Levi Stadium home of the San Francisco 49rs
Levi Stadium home of the San Francisco 49rs

Most residents I’ve spoken with that oppose the stadium initiative, Measure J, express concern about new taxes, traffic impact and new debt, but the more they learn about the facts, the more convinced they become, as I am that this is truly a no-lose proposition.


Measure J will involve no new city taxes or use of general fund money.  The traffic plan is brilliant.  The positive impact on the local economy is practically limitless: new job opportunities, increased local business revenues, increased property values, etc.

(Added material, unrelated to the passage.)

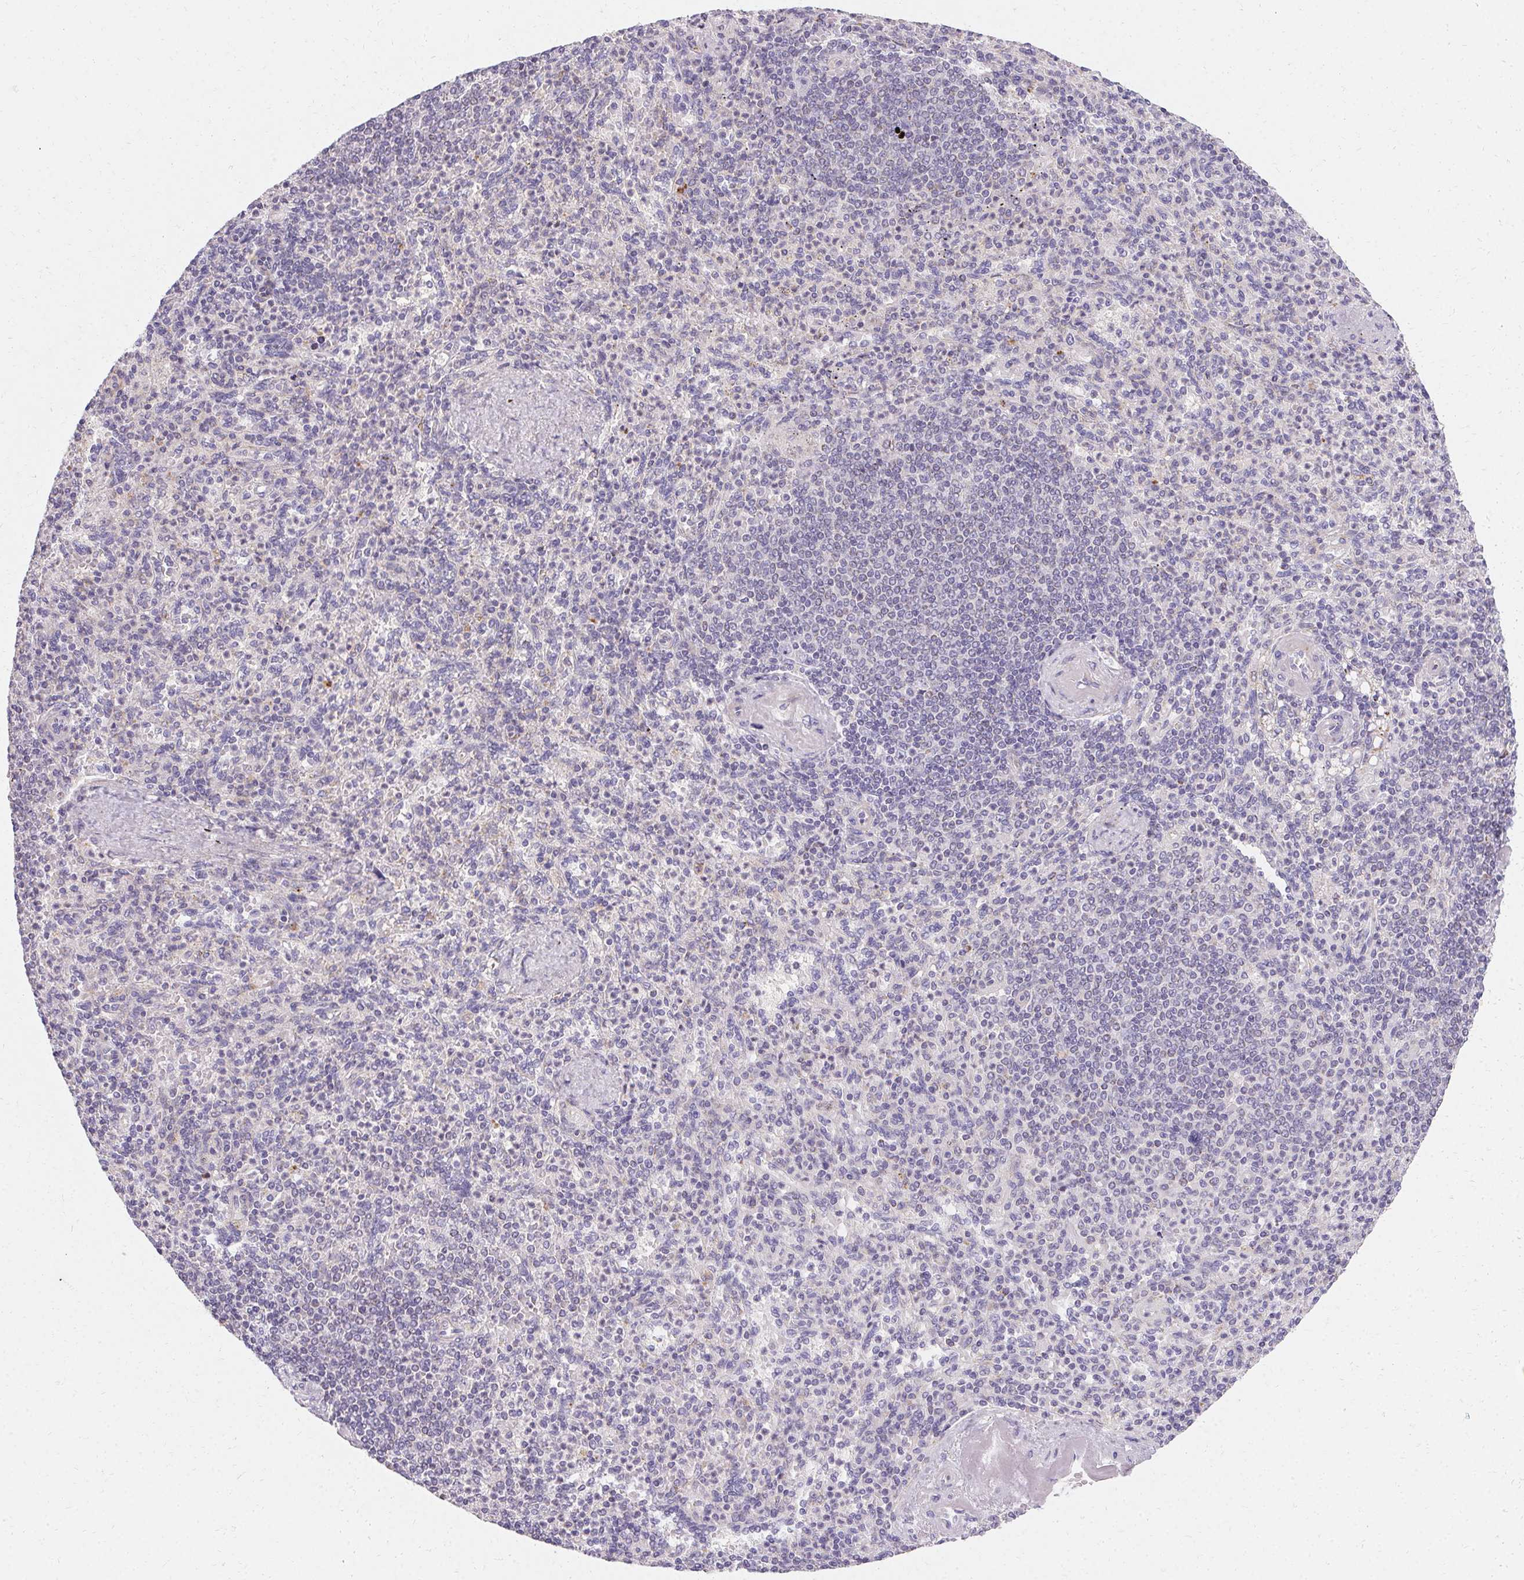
{"staining": {"intensity": "negative", "quantity": "none", "location": "none"}, "tissue": "spleen", "cell_type": "Cells in red pulp", "image_type": "normal", "snomed": [{"axis": "morphology", "description": "Normal tissue, NOS"}, {"axis": "topography", "description": "Spleen"}], "caption": "Cells in red pulp show no significant protein expression in normal spleen. The staining was performed using DAB (3,3'-diaminobenzidine) to visualize the protein expression in brown, while the nuclei were stained in blue with hematoxylin (Magnification: 20x).", "gene": "TRIP13", "patient": {"sex": "female", "age": 74}}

Get the facts for yourself: http://www.santaclarastadiumfacts.com/

Economic stimulus?  Just look at the area of San Francisco surrounding AT&T Park.  In just 10 years since the ballpark opened, the China Basin neighborhood has grown from a barren corner of the bay to one of the most densely productive areas of the City.

This about more than just football; this is about being one of the most significant cities in the country. It’s a singular economic opportunity in the midst of a recession. It’s about jobs, revenues and property values . . . and we only get one shot at it for all time.

Join Santa Clarans For Economic Progress and Vote Yes on Measure J.